-
Feature
-
Resolution: Unresolved
-
Normal
-
None
-
None
-
False
-
Not Selected
-
0
-
0%
-
-
0
Feature Overview (aka. Goal Summary)
This feature will introduce customization for cluster update/upgrade strategy by introducing a new configuration that will allow multiple cluster nodes to be upgraded in parallel and helping to reduce the overall upgrade time.
Goals (aka. expected user outcomes)
Customers can pass a non-zero value for Machine Config Pool parameter maxUnavailable and maxSurge at a cluster level that will be used during the cluster upgrade to upgrade as many nodes in parallel. This will allow parity between self-managed OCP and ROSA/OSD clusters.

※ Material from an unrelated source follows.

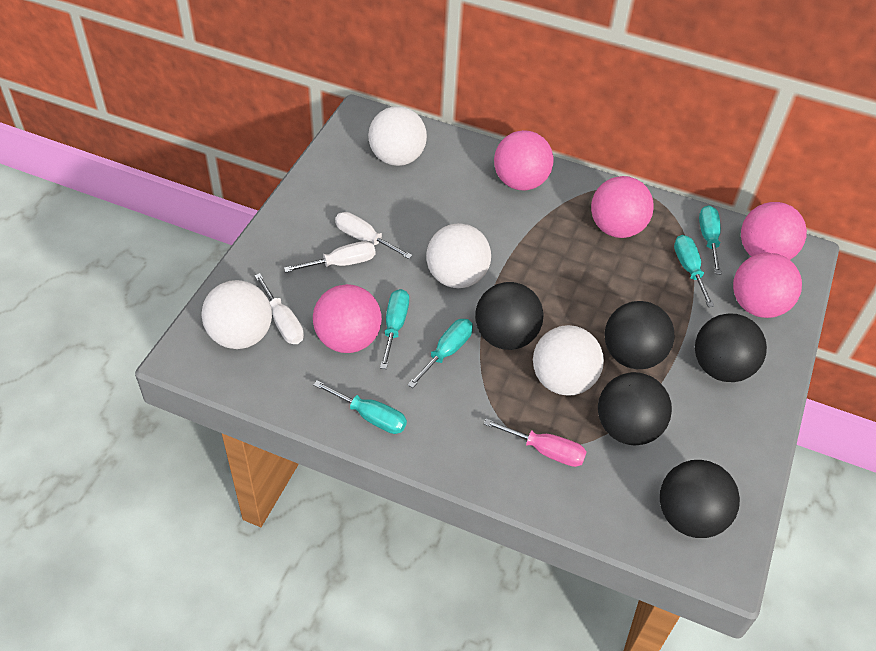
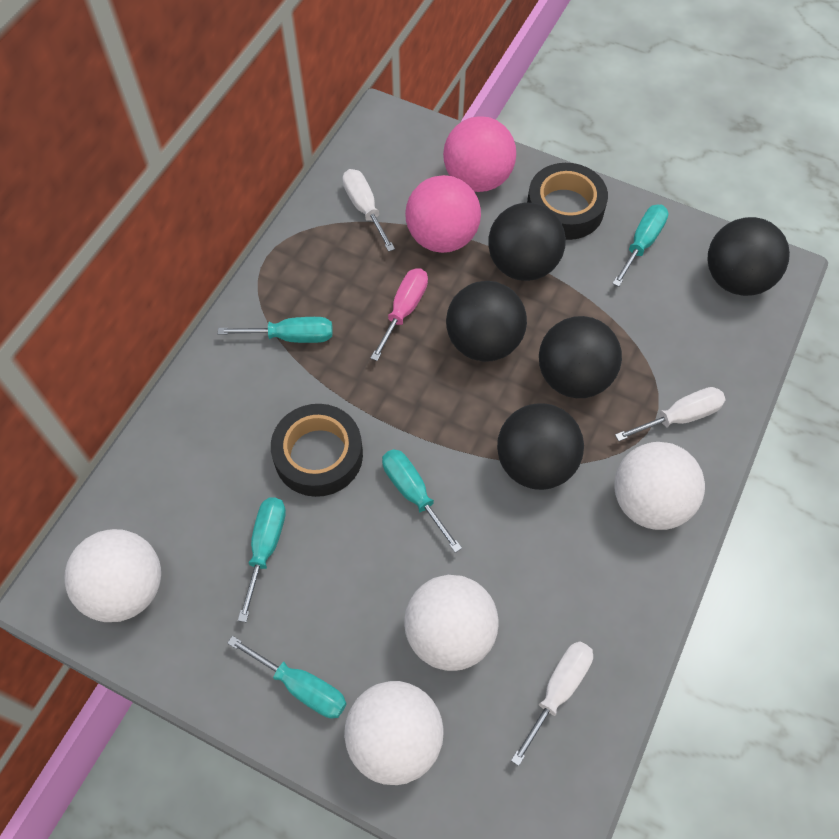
black tape: 0 -> 2
pink ball: 5 -> 2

Requirements (aka. Acceptance Criteria):
Both maxUnavailable and maxSurge are
- Configurability at the machine pool level
- Applicable only to the machine pools or the worker nodes that customer create/manage
- Allow shorter range of values - (1,3) to begin with
- Default is 1 (no change to defaults)
- OCM UI, CAPA/CAPI, ROSA CLI, Terraform supports configuring this field.
- With Terraform this would be a parameter of the ROSA cluster resource
- Documentation will need an update in the upgrade section about the parameter, what it does and why it may be useful.
Use Cases (Optional):
- Cluster administrators take planned maintenance window with the businesses so they'd like to shorten the window as much as possible within the limits of safety of the cluster but availability of the services is not a constraint.
- The workloads have restrictive PDBs (maxunavailable=0%) so safely draining one node at a time delays if not fails the upgrade. A maintenance window is picked on the clusters when these workloads don't run and the window ought to finish before the workloads begin.
- Administrators have self-managed OCP clusters using this capability and following same operations across different environments is preferred for migration of workloads to managed cloud services.